** Records provided **

########################################

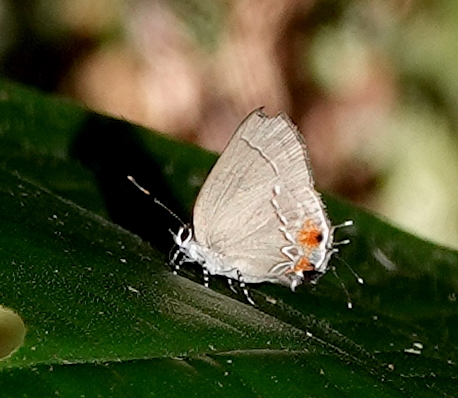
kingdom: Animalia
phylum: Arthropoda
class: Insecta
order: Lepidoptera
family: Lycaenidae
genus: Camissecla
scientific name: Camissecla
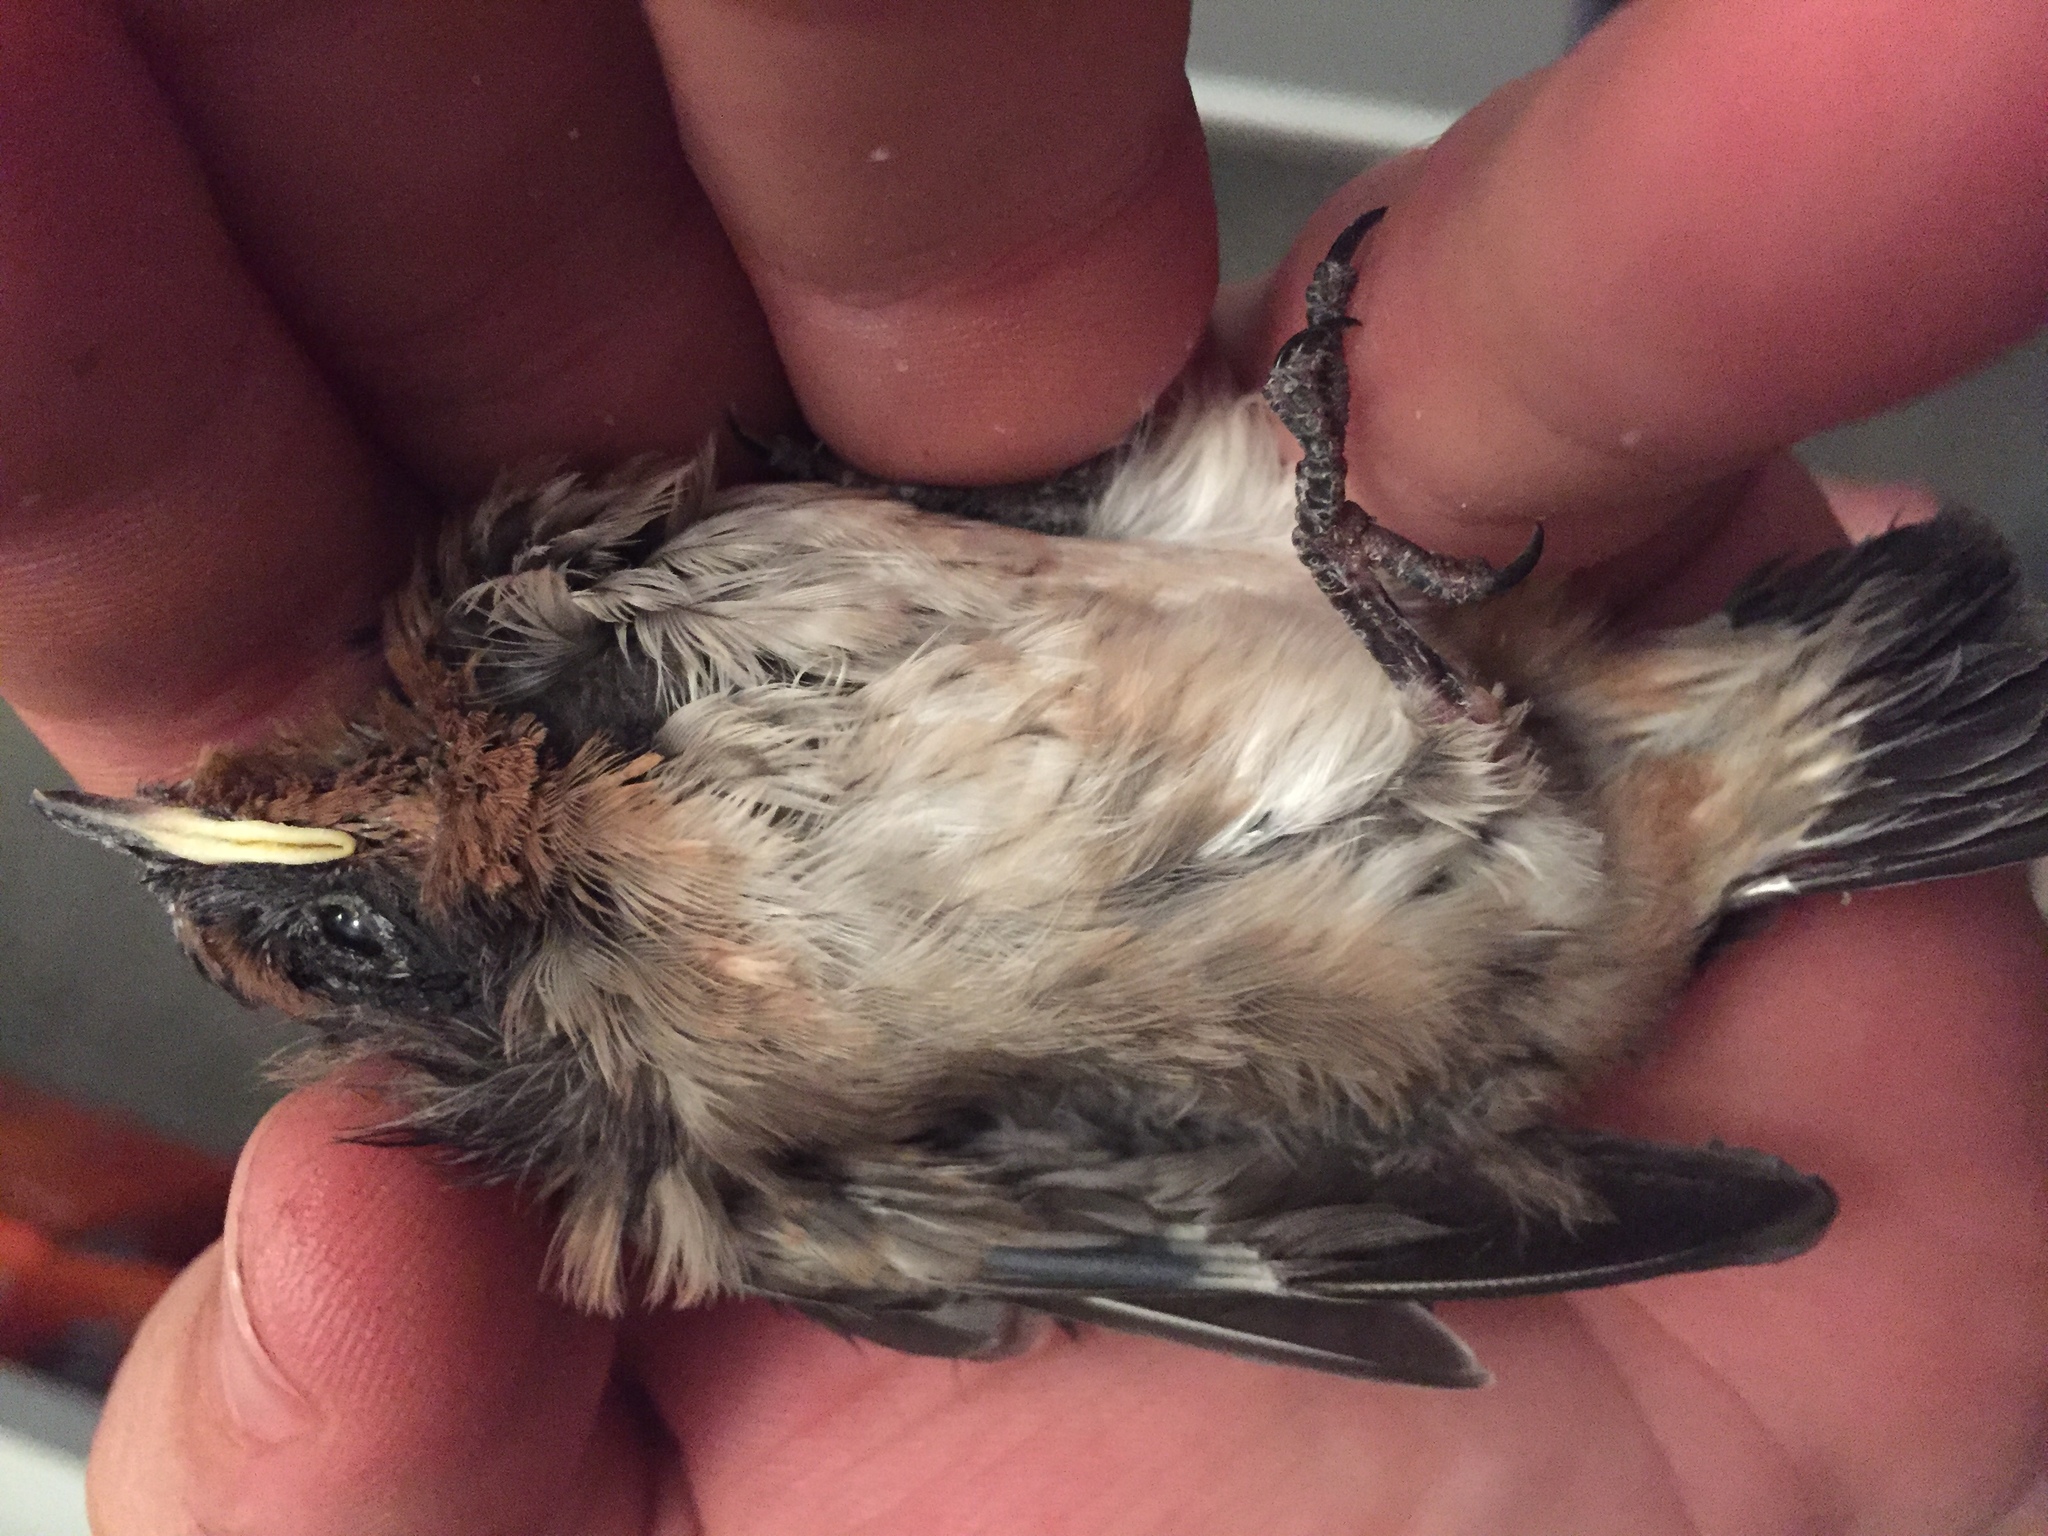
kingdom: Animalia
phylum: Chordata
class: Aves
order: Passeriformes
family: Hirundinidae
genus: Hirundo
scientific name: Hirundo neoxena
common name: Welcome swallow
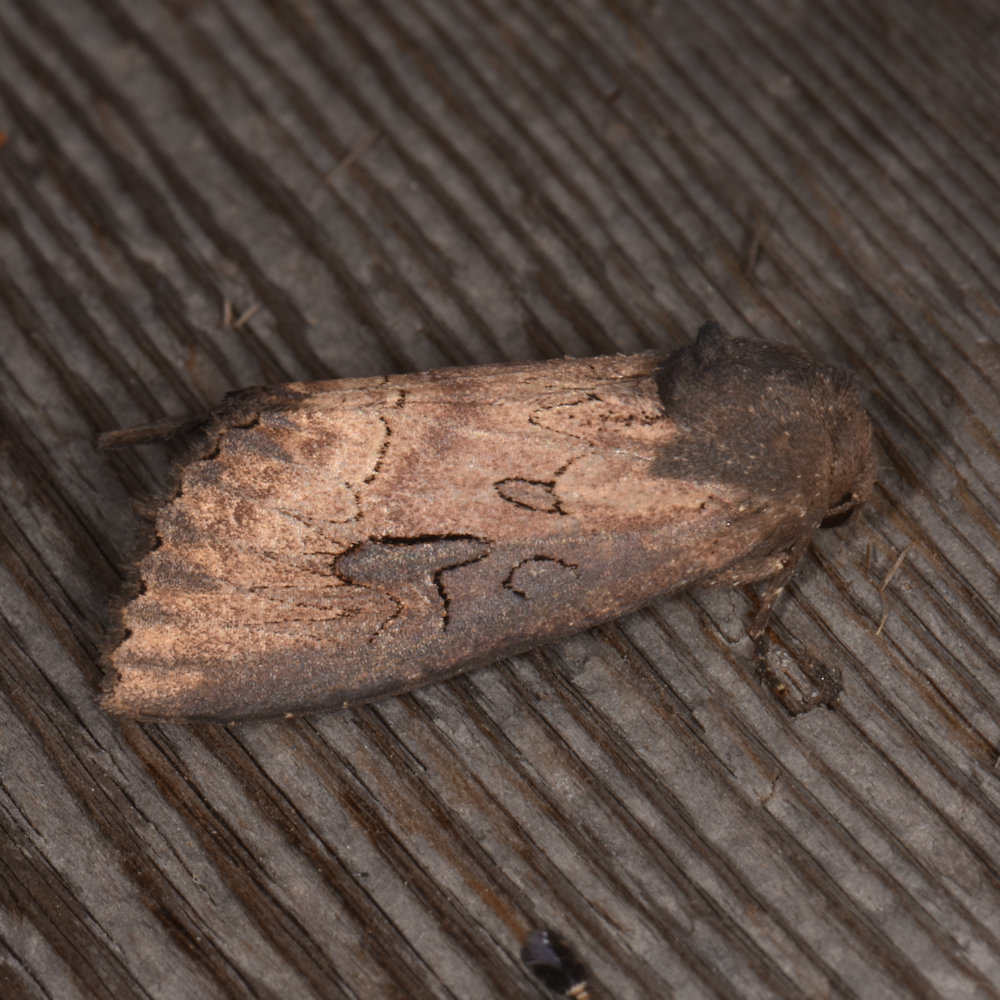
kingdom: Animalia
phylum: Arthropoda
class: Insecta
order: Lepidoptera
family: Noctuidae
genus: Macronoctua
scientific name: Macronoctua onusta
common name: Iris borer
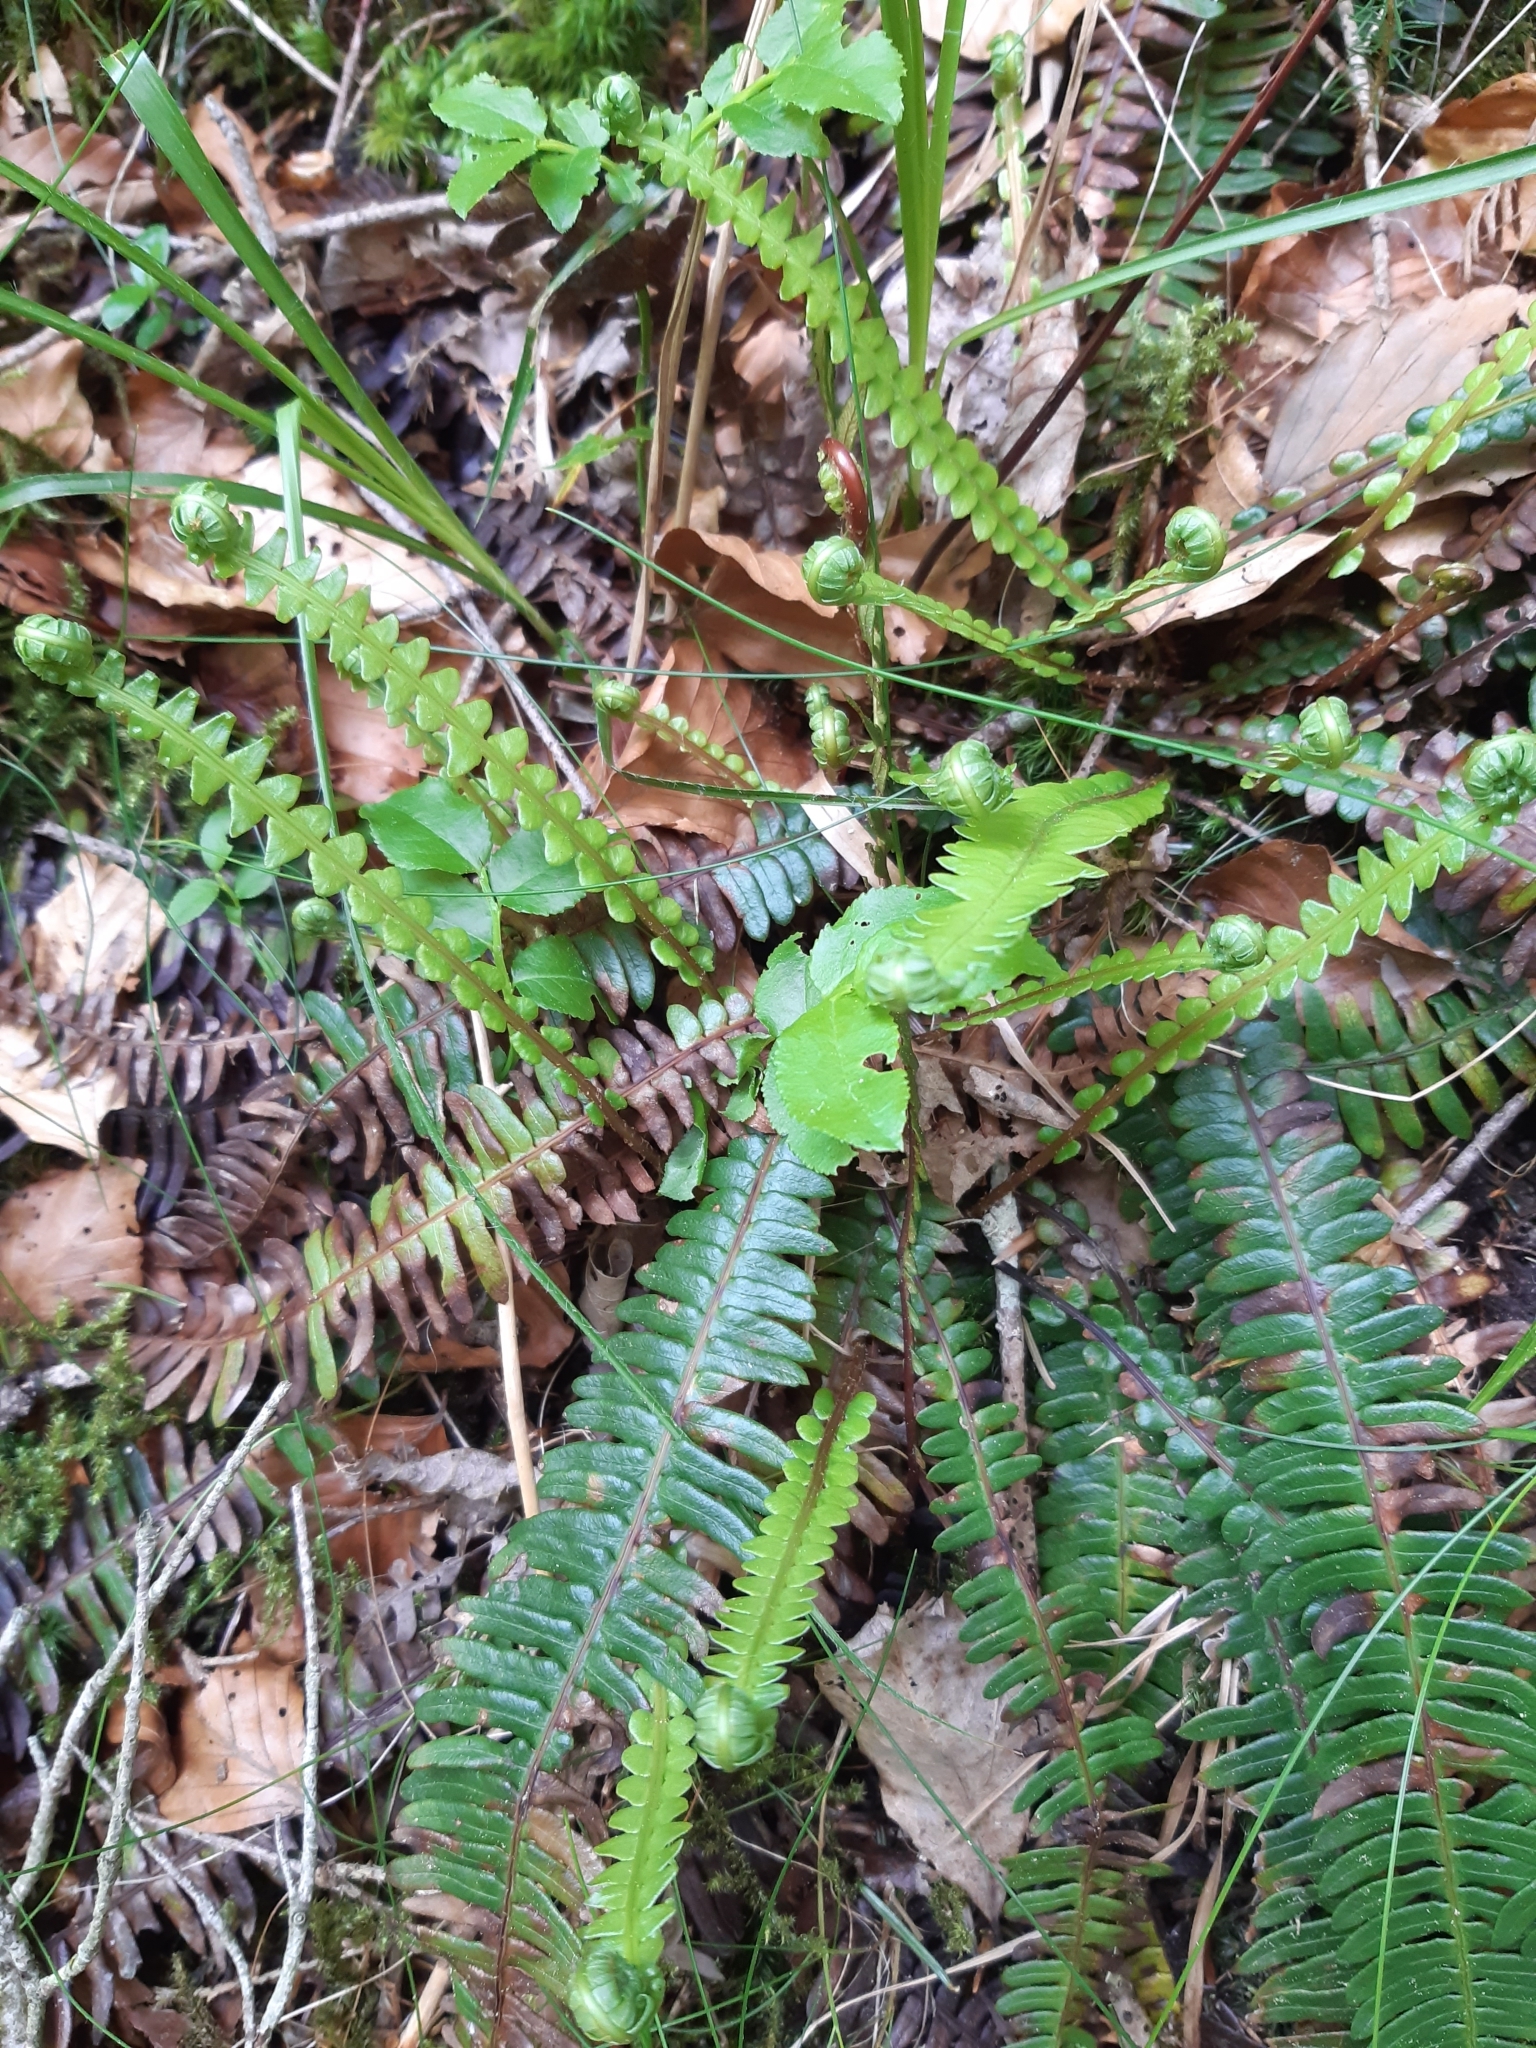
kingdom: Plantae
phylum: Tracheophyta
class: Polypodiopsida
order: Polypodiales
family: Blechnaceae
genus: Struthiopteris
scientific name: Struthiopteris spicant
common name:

########################################

** Instructions to follow **
Could you turn all of the lines above into a numbered list, skipping any blank ones and leaving the pictures out?

** Exercise result **
1. kingdom: Animalia
2. phylum: Arthropoda
3. class: Insecta
4. order: Lepidoptera
5. family: Lycaenidae
6. genus: Camissecla
7. scientific name: Camissecla
8. kingdom: Animalia
9. phylum: Chordata
10. class: Aves
11. order: Passeriformes
12. family: Hirundinidae
13. genus: Hirundo
14. scientific name: Hirundo neoxena
15. common name: Welcome swallow
16. kingdom: Animalia
17. phylum: Arthropoda
18. class: Insecta
19. order: Lepidoptera
20. family: Noctuidae
21. genus: Macronoctua
22. scientific name: Macronoctua onusta
23. common name: Iris borer
24. kingdom: Plantae
25. phylum: Tracheophyta
26. class: Polypodiopsida
27. order: Polypodiales
28. family: Blechnaceae
29. genus: Struthiopteris
30. scientific name: Struthiopteris spicant
31. common name:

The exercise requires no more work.